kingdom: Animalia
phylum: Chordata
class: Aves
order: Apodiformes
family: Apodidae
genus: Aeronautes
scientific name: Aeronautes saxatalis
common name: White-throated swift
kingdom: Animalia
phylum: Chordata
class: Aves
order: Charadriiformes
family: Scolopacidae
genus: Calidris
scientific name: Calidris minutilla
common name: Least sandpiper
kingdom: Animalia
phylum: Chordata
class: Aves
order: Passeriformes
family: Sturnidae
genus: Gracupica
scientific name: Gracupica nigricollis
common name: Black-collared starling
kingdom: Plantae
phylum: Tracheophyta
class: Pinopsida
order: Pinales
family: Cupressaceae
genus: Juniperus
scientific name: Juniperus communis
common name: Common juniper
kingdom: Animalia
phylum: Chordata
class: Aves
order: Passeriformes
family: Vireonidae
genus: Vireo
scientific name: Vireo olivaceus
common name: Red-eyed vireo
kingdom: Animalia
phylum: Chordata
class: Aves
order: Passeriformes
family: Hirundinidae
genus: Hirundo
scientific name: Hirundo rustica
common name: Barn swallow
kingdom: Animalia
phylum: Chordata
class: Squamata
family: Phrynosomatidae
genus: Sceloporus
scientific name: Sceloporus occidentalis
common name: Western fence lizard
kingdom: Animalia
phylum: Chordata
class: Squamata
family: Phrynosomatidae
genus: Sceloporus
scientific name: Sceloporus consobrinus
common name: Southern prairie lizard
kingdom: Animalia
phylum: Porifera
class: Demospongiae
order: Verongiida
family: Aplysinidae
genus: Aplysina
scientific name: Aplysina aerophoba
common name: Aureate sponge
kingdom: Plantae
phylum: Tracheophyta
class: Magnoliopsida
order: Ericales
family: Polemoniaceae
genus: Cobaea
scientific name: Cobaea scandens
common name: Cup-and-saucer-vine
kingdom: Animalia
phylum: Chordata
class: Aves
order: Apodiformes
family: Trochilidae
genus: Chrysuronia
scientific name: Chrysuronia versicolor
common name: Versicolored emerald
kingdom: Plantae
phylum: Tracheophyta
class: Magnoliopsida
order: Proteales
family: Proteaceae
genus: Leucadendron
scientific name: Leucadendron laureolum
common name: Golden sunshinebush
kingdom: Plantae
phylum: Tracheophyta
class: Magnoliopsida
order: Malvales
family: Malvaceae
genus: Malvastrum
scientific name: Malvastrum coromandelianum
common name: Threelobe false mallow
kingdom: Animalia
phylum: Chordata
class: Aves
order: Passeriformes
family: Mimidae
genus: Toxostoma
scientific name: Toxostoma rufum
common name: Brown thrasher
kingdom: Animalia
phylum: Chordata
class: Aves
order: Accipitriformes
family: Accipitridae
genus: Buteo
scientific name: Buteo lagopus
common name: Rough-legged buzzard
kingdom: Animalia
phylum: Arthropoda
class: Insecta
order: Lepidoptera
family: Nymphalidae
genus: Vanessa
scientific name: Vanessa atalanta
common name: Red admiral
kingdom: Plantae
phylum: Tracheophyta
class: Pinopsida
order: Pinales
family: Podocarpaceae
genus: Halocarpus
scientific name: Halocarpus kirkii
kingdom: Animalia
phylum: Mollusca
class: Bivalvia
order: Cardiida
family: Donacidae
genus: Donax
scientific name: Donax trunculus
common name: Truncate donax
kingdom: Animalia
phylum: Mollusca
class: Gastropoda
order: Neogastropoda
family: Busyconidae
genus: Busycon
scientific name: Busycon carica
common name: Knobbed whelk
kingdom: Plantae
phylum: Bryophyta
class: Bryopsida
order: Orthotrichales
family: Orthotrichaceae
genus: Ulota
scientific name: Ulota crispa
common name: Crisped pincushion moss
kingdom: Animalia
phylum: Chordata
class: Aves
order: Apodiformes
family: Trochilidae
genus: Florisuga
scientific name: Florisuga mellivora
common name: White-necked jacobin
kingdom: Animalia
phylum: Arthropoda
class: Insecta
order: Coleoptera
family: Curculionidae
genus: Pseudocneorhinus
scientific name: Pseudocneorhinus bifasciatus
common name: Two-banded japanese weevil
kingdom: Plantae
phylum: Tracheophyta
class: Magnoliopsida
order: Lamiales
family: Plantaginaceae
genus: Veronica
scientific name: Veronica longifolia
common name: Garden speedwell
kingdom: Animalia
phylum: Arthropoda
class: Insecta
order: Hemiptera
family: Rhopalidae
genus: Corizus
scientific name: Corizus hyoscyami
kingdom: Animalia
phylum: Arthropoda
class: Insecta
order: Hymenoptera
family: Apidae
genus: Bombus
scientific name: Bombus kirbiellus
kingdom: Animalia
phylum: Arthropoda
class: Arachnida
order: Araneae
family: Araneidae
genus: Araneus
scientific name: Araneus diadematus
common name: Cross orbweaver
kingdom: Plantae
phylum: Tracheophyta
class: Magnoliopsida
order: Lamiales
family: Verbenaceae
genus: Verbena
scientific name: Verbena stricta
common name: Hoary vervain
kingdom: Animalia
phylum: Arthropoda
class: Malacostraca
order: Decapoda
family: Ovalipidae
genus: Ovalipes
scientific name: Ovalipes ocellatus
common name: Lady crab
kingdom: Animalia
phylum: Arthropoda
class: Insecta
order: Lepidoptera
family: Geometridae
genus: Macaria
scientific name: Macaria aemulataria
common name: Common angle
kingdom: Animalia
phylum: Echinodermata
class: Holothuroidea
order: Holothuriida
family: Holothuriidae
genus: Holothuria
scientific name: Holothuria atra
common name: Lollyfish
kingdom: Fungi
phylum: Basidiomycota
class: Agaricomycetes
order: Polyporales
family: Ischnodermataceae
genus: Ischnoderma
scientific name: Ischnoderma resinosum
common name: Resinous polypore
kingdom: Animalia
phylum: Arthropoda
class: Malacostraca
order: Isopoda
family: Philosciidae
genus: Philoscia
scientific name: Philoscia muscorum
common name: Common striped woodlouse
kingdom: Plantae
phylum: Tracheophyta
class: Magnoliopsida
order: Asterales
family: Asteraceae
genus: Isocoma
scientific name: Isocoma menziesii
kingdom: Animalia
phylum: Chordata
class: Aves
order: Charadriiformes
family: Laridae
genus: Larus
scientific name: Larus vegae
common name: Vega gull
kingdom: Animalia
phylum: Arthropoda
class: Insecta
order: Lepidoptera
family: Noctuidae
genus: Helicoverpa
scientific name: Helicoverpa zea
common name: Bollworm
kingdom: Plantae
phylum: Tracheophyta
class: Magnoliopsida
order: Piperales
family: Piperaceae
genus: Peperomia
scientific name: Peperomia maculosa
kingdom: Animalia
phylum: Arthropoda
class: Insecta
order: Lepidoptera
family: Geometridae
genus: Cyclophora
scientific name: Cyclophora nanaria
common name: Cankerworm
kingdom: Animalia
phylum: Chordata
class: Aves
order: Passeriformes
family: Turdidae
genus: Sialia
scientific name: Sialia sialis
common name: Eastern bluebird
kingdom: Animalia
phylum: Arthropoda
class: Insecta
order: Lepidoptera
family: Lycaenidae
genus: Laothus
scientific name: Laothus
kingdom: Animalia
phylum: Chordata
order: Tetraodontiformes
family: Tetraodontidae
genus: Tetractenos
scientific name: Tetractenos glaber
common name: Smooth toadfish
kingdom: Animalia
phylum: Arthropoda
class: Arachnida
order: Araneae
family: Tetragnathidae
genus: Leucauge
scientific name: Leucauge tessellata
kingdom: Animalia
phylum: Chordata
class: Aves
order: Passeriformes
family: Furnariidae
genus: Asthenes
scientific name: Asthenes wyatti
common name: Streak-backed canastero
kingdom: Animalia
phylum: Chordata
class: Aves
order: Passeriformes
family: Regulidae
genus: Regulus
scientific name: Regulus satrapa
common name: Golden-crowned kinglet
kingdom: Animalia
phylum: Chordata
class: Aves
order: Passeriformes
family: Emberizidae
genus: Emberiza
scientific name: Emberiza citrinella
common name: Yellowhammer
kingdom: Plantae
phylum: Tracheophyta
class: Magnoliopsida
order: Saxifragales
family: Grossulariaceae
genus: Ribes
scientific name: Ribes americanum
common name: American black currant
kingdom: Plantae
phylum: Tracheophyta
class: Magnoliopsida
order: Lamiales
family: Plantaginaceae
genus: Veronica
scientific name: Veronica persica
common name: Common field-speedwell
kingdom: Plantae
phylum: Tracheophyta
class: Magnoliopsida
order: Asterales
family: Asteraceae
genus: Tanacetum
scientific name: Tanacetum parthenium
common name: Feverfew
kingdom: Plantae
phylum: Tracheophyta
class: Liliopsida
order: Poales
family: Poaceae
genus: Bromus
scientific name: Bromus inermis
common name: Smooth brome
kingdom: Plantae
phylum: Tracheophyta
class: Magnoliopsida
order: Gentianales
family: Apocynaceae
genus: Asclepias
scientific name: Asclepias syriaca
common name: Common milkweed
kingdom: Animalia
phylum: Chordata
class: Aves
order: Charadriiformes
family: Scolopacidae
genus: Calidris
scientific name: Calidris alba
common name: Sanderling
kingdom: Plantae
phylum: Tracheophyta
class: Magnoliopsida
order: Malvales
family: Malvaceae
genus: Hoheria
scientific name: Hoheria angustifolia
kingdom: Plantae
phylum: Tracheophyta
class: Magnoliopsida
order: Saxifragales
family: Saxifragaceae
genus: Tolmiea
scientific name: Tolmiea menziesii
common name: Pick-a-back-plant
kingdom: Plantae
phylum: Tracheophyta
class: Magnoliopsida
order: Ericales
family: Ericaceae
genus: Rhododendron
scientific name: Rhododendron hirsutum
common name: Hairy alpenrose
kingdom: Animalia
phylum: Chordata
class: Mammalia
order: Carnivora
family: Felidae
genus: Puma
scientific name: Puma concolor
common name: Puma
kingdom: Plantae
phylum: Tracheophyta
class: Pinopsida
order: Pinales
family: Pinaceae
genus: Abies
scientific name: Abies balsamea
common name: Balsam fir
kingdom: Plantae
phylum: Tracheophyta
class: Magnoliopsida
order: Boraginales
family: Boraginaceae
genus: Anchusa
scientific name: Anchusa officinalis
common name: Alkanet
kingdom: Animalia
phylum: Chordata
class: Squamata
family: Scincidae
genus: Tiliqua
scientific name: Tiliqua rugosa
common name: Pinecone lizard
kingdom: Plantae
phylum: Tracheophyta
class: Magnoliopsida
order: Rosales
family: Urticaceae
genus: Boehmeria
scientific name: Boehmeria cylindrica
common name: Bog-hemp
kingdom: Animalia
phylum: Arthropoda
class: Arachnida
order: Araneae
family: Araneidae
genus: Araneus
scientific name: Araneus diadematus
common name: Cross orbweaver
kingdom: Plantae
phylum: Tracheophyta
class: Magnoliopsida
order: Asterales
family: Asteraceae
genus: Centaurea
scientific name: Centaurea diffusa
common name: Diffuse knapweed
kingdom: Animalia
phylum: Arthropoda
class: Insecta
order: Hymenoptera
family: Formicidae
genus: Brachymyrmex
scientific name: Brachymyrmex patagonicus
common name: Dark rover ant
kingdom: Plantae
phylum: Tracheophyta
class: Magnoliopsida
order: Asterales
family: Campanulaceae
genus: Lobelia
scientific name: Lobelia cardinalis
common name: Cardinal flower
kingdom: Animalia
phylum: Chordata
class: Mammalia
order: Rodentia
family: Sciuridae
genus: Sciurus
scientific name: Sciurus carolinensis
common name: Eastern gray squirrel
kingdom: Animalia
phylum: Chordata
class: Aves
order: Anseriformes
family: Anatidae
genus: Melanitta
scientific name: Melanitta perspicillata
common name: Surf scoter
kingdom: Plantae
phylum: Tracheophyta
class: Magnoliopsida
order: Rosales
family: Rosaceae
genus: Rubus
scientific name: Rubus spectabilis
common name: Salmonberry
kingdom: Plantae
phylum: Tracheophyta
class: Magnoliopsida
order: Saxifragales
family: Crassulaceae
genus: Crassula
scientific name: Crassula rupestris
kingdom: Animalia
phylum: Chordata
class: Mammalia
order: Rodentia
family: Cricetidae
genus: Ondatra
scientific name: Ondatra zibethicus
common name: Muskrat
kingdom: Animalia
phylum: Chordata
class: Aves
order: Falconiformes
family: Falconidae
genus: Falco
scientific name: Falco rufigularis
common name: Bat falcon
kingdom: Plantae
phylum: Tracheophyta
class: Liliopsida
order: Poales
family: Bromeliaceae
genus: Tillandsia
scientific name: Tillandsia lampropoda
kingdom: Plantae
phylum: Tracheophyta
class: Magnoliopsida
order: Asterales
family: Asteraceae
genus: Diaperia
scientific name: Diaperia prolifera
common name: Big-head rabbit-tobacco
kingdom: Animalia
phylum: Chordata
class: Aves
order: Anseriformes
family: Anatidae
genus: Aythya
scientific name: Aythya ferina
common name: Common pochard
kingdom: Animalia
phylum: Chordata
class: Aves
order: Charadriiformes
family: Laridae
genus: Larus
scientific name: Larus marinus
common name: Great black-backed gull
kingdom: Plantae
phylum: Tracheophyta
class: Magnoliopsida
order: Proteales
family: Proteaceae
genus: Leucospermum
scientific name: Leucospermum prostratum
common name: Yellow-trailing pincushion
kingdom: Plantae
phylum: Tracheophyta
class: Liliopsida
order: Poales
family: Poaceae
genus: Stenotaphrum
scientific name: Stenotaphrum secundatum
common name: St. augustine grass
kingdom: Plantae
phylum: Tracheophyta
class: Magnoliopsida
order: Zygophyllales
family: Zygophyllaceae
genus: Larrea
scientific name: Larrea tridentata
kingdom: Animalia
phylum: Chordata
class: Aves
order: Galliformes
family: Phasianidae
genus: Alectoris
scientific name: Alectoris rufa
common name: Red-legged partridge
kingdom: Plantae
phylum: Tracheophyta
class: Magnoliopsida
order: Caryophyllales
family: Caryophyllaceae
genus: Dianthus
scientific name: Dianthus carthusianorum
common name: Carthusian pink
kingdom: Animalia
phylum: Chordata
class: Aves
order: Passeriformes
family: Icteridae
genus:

§ §

**EXERCISE:**
Copy the records above word for word. Begin at the line that has "genus: Alectoris" and stop after the last line of the records.

**SOLUTION TO THIS PROBLEM:**
genus: Alectoris
scientific name: Alectoris rufa
common name: Red-legged partridge
kingdom: Plantae
phylum: Tracheophyta
class: Magnoliopsida
order: Caryophyllales
family: Caryophyllaceae
genus: Dianthus
scientific name: Dianthus carthusianorum
common name: Carthusian pink
kingdom: Animalia
phylum: Chordata
class: Aves
order: Passeriformes
family: Icteridae
genus:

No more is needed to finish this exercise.